BOSTON (NNS) -- In recognition of the observance of the Battle of Midway, approximately 125 Wounded Warriors from all five branches of the military joined the crew of the USS Constitution for a morning at sea June 4.
"Today we honor Navy history, celebrate past victories at sea and recognize the sacrifices service members have made, and continue to make, in support of our ongoing fight for freedom," said Capt. Key Watkins, program director of Navy Safe Harbor, the Navy and Coast Guard's Wounded Warrior program.
The crew of the Constitution, the oldest commissioned warship afloat in the world, hosted a Wounded Warrior underway for service members who had sustained injuries in the course of duty.

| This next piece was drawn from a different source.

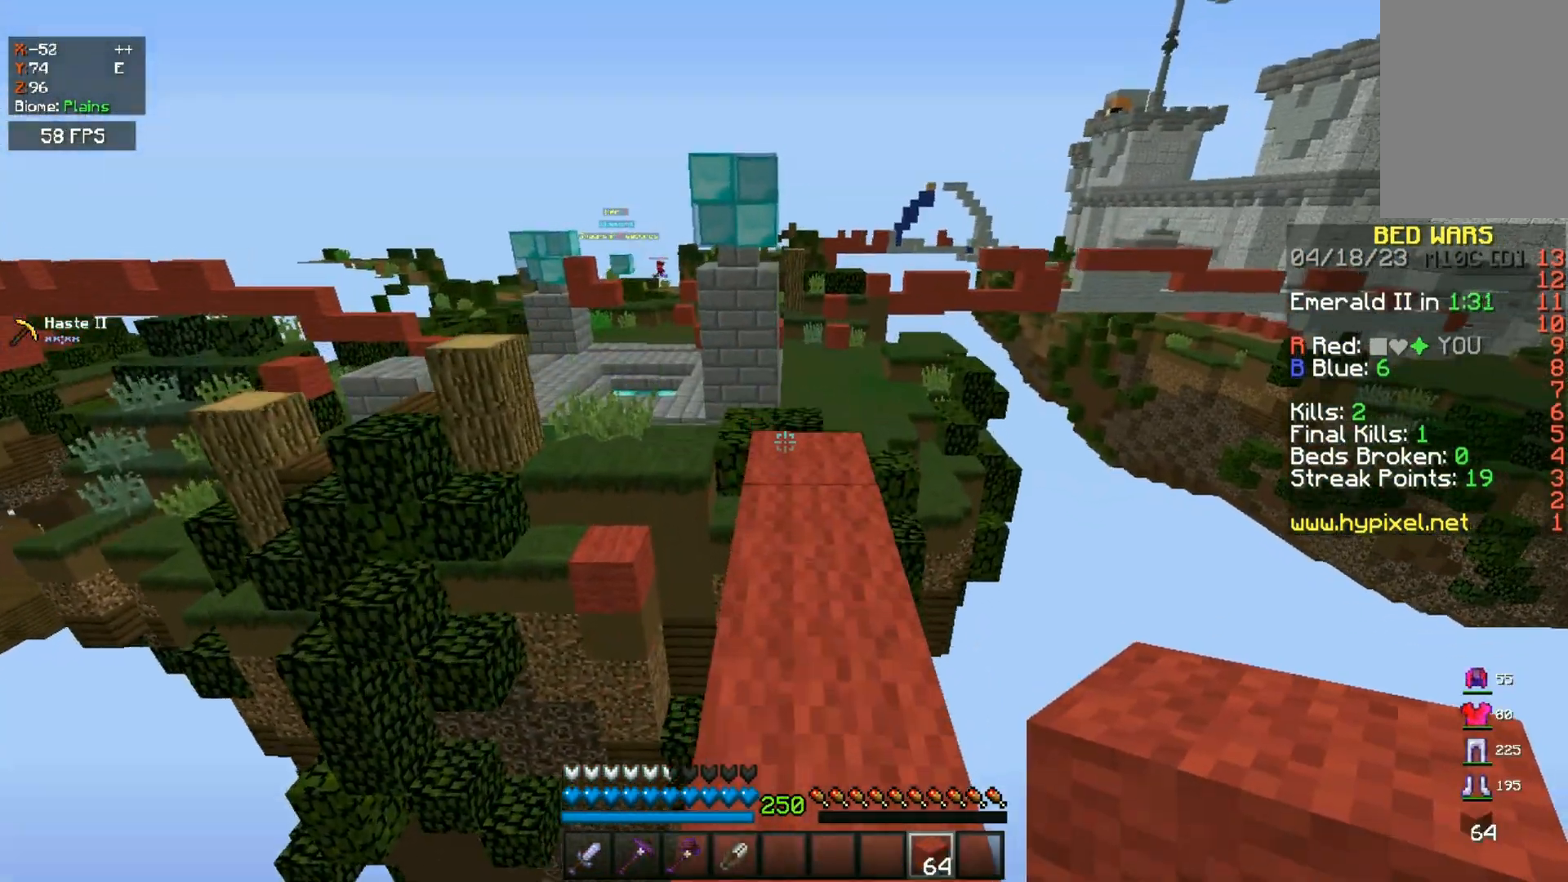
{"keys": ["w"], "mouse": [], "events": []}
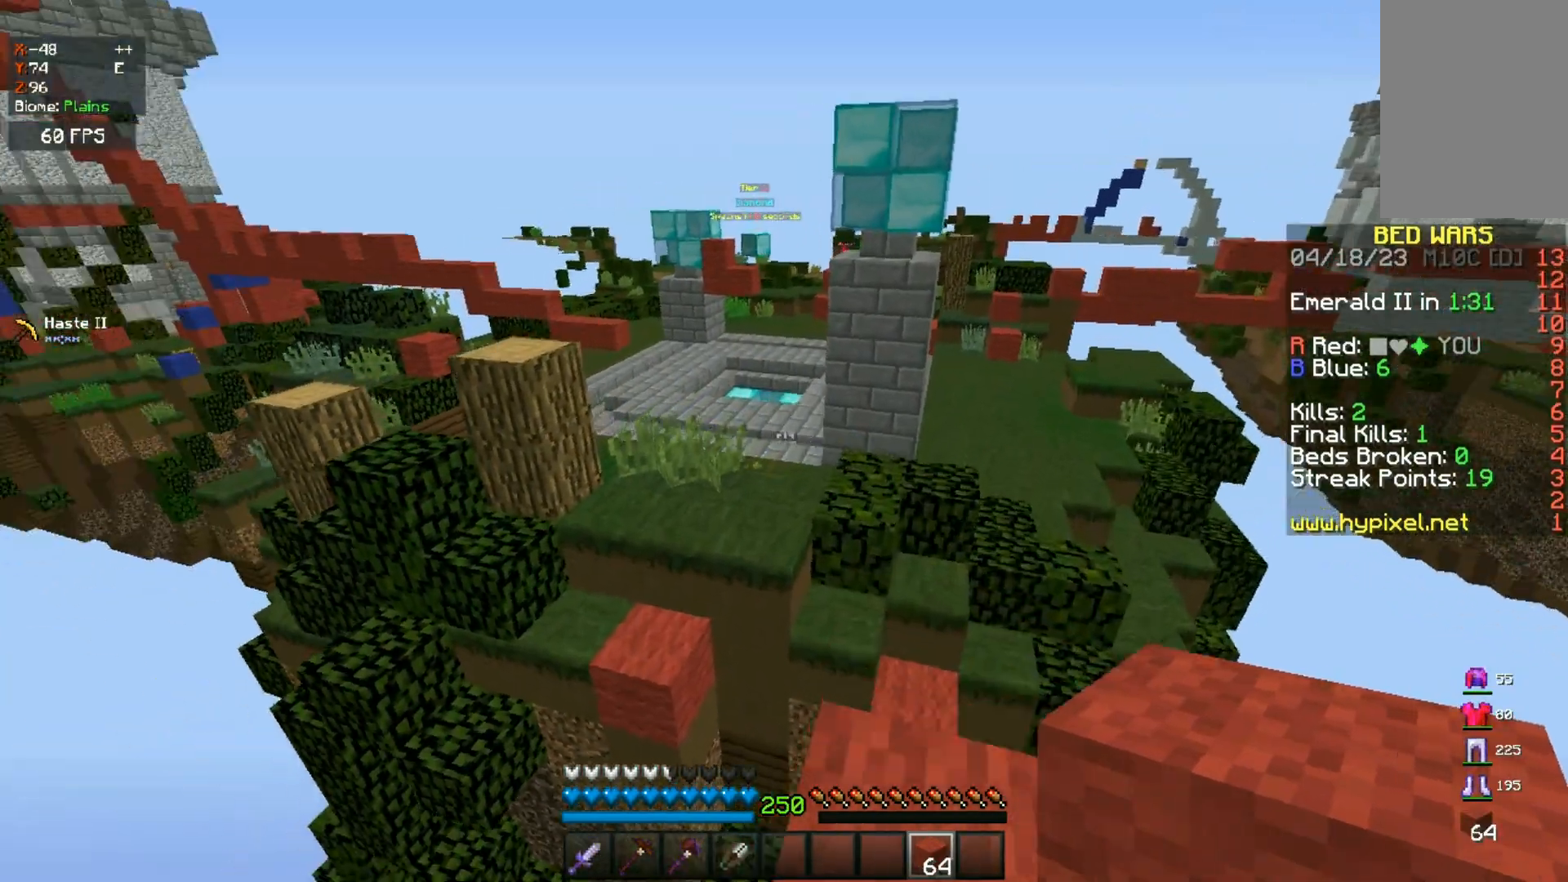
{"keys": ["space", "w"], "mouse": [], "events": [[100, "space", "down"]]}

"I can actually call myself a Sailor now," said Hospital Corpsman 3rd Class Max Rohn, of Longmont, Colo., who has spent his entire Navy career serving with Marine Corps units. Rohn, a Purple Heart recipient, experienced his first opportunity to get underway aboard the Constitution.
Rohn was serving with the Marine Corps in Iraq when his patrol was hit by a grenade. As the unit's medic, he had to perform first aid on himself before he was moved to safety.
For some, being a Wounded Warrior is humbling.
"I ended up in the Wounded Warrior program because of cancer," said Aviation Structural Mechanic 1st Class Lorne Dunnells, a native of New York and currently the recruiter-in-charge of Navy Recruiting Station West in Lebanon, N.H. "The true Wounded Warriors are here with combat wounds. They are the real heroes."
The crew and guests of the Constitution commemorated the Battle of Midway by laying a wreath in the ocean.
"These three pieces - the ship, the day, the Wounded Warriors - may at first seem disconnected, but they are not," said Rear Adm. Robert O. Wray Jr., deputy commander of Military Sealift Command, at the ceremony. "The ship, the day, the warriors are all connected by one thing - heroism in defense of our homeland."
He reflected on the significant role that Constitution played in the morale of a fledgling nation during the War of 1812, how the Battle of Midway was the turning point in the Pacific during World War II and what an honor it was to sail with Medal of Honor recipients and Wounded Warriors.
Following the ceremony, the Wounded Warriors and their guests were offered "Tours of Duty" aboard the ship for a better glimpse in to the history of the ship, its crew and its current mission before she exchanged a 21-gun salute with Fort Independence on Castle Island.
"It is important for people to know the traditions and history of the Navy," said retired Force Master Chief Dave Pennington, anchor program director for Navy Safe Harbor, commenting on the important role Constitution and her crew serve today. "Sailors have been making a difference in the lives of people across the world, not just those close to home, for a very long time."